November 5, 2015 10:42 pm
The US Federal Reserve has done what it can to prime the global markets for the possibility of an increase in short-term interest rates next month. The question now is whether the economic data co-operate.
The Fed looks at a broad panorama of indicators when making its decisions, but there is little doubt that the next two jobs reports are critical — with October’s readout due on Friday at 8.30am eastern standard time.
Janet Yellen, who chairs the Fed, has hung a central part of her case for higher rates on the improvements being seen in the US jobs market. A sudden setback now would once again call a move into question.
As Dennis Lockhart, the Atlanta Fed president, said on Thursday, even a small adjustment in forecasts or estimates for variables such as the neutral rate of interest could prompt a decision to keep rates on hold. A key question is just how strong the jobs figures need to be to keep the Fed on track for a rate rise.
So what number will the Fed be looking for?

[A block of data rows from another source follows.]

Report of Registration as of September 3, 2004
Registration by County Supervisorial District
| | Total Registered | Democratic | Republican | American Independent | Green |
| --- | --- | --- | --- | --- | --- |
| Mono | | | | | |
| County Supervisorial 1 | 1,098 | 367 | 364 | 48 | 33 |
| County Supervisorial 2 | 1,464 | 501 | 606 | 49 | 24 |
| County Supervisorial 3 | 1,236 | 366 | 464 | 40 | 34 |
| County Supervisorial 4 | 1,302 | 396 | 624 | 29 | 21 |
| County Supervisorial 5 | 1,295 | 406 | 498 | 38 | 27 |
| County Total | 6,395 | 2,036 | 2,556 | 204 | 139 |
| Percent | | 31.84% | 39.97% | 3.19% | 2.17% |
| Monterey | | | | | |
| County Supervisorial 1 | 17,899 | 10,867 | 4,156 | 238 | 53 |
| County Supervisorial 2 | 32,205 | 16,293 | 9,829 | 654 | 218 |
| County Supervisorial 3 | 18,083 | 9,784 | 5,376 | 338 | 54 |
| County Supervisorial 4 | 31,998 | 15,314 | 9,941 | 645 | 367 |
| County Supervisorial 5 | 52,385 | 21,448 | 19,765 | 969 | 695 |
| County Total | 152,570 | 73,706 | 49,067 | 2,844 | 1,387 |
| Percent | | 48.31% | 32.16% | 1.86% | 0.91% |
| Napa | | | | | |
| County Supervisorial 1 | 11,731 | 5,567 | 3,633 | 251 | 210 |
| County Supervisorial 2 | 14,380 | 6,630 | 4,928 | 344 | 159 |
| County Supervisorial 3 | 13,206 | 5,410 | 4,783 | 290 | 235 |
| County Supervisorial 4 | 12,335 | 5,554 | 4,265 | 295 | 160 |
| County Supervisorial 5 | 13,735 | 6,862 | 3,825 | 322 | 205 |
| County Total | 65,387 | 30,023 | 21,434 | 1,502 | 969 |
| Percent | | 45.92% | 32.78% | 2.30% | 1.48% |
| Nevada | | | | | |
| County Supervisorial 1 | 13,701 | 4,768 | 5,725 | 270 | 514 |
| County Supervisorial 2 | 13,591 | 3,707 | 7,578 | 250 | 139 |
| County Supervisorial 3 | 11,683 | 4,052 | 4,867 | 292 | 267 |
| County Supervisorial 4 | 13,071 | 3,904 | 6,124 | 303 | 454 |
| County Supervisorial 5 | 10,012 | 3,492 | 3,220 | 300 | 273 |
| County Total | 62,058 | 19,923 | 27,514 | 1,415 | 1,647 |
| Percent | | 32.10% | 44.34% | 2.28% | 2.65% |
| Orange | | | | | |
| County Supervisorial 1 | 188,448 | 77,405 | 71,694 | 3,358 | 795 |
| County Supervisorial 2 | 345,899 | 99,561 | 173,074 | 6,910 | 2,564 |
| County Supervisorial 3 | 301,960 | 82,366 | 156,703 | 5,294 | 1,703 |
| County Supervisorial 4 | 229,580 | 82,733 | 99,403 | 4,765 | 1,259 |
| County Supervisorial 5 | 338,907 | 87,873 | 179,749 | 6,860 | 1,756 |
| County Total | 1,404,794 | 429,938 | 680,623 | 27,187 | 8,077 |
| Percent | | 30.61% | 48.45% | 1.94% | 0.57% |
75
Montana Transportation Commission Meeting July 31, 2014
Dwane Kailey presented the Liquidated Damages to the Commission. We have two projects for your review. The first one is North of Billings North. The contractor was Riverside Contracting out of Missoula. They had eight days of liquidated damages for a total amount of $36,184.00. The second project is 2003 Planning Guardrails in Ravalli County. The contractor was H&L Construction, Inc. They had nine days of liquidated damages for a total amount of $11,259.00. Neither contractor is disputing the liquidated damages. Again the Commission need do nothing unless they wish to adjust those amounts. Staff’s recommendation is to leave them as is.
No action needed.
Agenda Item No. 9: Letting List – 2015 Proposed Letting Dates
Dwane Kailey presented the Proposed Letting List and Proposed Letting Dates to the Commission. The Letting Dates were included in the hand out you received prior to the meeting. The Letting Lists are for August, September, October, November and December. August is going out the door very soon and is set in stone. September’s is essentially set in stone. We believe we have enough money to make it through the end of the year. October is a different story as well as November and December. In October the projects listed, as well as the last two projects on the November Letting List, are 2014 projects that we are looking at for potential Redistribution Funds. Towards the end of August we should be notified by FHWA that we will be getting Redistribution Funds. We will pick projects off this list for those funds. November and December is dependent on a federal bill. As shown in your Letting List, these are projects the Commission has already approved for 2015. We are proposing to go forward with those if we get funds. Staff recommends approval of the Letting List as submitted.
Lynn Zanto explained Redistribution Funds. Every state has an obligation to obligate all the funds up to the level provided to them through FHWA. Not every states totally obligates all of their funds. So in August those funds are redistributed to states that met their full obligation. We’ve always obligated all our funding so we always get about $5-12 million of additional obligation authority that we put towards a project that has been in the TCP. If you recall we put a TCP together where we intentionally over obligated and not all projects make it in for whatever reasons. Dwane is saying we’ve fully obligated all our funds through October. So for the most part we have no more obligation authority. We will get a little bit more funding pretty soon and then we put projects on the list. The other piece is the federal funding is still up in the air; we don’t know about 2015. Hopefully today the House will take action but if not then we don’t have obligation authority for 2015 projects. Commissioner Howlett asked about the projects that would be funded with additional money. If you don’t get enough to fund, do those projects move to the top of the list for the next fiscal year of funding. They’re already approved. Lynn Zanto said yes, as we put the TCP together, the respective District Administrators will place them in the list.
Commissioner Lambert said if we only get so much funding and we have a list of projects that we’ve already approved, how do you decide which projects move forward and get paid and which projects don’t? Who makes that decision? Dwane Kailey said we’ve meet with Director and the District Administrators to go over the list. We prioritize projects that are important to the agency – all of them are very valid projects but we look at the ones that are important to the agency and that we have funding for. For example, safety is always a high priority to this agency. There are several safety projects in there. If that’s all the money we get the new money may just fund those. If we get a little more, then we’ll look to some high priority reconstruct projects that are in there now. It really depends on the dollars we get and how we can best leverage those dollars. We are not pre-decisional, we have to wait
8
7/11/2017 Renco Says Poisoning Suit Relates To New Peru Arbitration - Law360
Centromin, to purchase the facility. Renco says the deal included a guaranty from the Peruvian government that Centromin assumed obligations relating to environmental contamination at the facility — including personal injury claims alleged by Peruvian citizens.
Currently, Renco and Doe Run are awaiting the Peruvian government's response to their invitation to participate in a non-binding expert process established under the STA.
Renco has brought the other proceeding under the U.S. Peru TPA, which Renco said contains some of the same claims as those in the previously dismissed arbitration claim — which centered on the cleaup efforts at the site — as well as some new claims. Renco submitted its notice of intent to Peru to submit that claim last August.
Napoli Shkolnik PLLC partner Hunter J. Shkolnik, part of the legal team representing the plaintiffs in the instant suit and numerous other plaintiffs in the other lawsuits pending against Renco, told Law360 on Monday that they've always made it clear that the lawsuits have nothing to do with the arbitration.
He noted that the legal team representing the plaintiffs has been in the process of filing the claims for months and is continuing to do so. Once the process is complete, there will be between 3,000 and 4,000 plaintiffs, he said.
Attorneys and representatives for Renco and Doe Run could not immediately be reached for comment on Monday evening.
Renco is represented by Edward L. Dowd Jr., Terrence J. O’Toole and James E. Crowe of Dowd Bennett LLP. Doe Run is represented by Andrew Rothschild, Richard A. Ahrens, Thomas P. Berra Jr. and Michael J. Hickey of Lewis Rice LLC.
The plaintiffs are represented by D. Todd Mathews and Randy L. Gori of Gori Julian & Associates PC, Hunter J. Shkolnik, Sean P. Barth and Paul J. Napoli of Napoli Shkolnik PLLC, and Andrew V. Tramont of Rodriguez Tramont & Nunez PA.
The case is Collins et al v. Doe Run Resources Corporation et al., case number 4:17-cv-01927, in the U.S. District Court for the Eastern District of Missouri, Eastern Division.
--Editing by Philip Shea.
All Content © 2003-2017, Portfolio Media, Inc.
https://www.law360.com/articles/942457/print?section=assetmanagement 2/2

Economists surveyed by Bloomberg think employers added about 180,000 workers in October, following increases of 142,000 in September and 136,000 in August. That would put the three-month average at just over 150,000 — a fair way below the average in the first half of the year, which was just over 210,000.
However, Fed policymakers have signalled that they do not need to see job gains above the 200,000 mark to feel confident that the labour market is on track with spare capacity diminishing. John Williams, the San Francisco Fed chief, said in a September speech that the US would need at most 100,000 new jobs a month for stable growth.
In practice, Fed policymakers would be troubled by a number that low. Many will be looking for a figure above 150,000.
What about the unemployment rate?
4.9%
Unemployment rate Fed sees as a longer-run normal level
Forecasters are looking for a 5 per cent jobless rate, according to the Bloomberg survey. A historical look shows that in previous cycles the Fed started hiking well before unemployment reached this low a level. However, a litany of factors, including the hangover from the Great Recession, have thus far stayed the Fed’s hand.
Ms Yellen said in a speech in September that other indicators suggested that the unemployment rate currently understated how much slack remained in the labour market, given low labour force participation and the large number of people working part-time who want full-time work. Still, she added that the economy was probably “no longer far away from full employment”.
The unemployment rate, which peaked at 10 per cent in 2009, is now 5.1 per cent, which is only slightly above the 4.9 per cent level that Fed policymakers see as the longer-run normal level.
How are wages doing?
2.4%
Economists’ target for average hourly earnings growth
While there have been plenty of anecdotal reports of accelerating wages — for instance, Walmart said last month that pay increases would eat into its profits next year — the national data have been relatively muted.
Economists are looking for growth in average hourly earnings of about 2.4 per cent on the year, compared with 2.2 per cent in the previous jobs report. That said, the Fed has not set an acceleration in wages as a precondition for interest rate increases.
What other indicators are relevant?
Economists will be looking at alternative unemployment readings that offer a broader measure of underutilisation of labour. For example, the so-called U-5 unemployment rate includes both the unemployed and the marginally attached, who want a job and are available for a job but not looking for work currently.
This was 6.2 per cent in September, down from 7.3 per cent at the same time last year. The U-6 measure includes people who are part-time but would like a full-time post. This is at 10 per cent, which is still somewhat higher than the 9.5 per cent rate prevailing when the Fed last kicked off a rate-hiking cycle in 2004.
This week, Mr Lockhart mentioned another measure of labour force utilisation developed by his staff, called the ZPOP ratio. This estimates the share of the population working the hours they wish. By this measure, 8 per cent of the working-age population is underutilised — well below the cyclical peak of 15 per cent in early 2010, but just above the cyclical trough of 7 per cent back in 2006.